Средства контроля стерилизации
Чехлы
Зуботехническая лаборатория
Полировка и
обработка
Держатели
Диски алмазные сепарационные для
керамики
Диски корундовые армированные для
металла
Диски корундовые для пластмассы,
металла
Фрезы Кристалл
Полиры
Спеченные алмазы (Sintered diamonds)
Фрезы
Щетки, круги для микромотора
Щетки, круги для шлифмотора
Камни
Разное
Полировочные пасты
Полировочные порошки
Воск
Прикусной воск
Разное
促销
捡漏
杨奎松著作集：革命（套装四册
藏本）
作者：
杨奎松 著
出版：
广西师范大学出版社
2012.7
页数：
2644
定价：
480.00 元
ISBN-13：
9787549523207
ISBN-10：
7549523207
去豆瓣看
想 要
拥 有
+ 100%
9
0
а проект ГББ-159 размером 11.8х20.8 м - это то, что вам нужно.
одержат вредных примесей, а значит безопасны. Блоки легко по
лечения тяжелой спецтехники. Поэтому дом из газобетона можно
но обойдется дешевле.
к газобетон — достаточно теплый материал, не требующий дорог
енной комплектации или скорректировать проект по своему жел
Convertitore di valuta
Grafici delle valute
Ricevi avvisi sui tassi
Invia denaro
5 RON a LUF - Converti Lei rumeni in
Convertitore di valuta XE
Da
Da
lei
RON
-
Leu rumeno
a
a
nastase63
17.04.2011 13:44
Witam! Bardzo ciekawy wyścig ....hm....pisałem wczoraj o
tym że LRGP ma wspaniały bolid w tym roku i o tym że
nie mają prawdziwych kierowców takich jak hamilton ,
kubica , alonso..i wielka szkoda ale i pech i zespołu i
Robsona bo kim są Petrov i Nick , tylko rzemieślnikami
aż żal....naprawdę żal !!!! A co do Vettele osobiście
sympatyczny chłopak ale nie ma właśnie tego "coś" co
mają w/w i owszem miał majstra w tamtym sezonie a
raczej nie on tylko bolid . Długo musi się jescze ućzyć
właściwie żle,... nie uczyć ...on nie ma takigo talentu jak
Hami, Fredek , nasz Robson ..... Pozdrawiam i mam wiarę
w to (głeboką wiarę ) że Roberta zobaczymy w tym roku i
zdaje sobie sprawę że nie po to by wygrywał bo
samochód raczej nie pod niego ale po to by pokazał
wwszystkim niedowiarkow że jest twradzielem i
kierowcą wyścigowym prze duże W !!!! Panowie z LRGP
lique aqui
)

Task statement » Every line above should be printed again exactly as it stands.

Task answer »
Средства контроля стерилизации
Чехлы
Зуботехническая лаборатория
Полировка и
обработка
Держатели
Диски алмазные сепарационные для
керамики
Диски корундовые армированные для
металла
Диски корундовые для пластмассы,
металла
Фрезы Кристалл
Полиры
Спеченные алмазы (Sintered diamonds)
Фрезы
Щетки, круги для микромотора
Щетки, круги для шлифмотора
Камни
Разное
Полировочные пасты
Полировочные порошки
Воск
Прикусной воск
Разное
促销
捡漏
杨奎松著作集：革命（套装四册
藏本）
作者：
杨奎松 著
出版：
广西师范大学出版社
2012.7
页数：
2644
定价：
480.00 元
ISBN-13：
9787549523207
ISBN-10：
7549523207
去豆瓣看
想 要
拥 有
+ 100%
9
0
а проект ГББ-159 размером 11.8х20.8 м - это то, что вам нужно.
одержат вредных примесей, а значит безопасны. Блоки легко по
лечения тяжелой спецтехники. Поэтому дом из газобетона можно
но обойдется дешевле.
к газобетон — достаточно теплый материал, не требующий дорог
енной комплектации или скорректировать проект по своему жел
Convertitore di valuta
Grafici delle valute
Ricevi avvisi sui tassi
Invia denaro
5 RON a LUF - Converti Lei rumeni in
Convertitore di valuta XE
Da
Da
lei
RON
-
Leu rumeno
a
a
nastase63
17.04.2011 13:44
Witam! Bardzo ciekawy wyścig ....hm....pisałem wczoraj o
tym że LRGP ma wspaniały bolid w tym roku i o tym że
nie mają prawdziwych kierowców takich jak hamilton ,
kubica , alonso..i wielka szkoda ale i pech i zespołu i
Robsona bo kim są Petrov i Nick , tylko rzemieślnikami
aż żal....naprawdę żal !!!! A co do Vettele osobiście
sympatyczny chłopak ale nie ma właśnie tego "coś" co
mają w/w i owszem miał majstra w tamtym sezonie a
raczej nie on tylko bolid . Długo musi się jescze ućzyć
właściwie żle,... nie uczyć ...on nie ma takigo talentu jak
Hami, Fredek , nasz Robson ..... Pozdrawiam i mam wiarę
w to (głeboką wiarę ) że Roberta zobaczymy w tym roku i
zdaje sobie sprawę że nie po to by wygrywał bo
samochód raczej nie pod niego ale po to by pokazał
wwszystkim niedowiarkow że jest twradzielem i
kierowcą wyścigowym prze duże W !!!! Panowie z LRGP
lique aqui
)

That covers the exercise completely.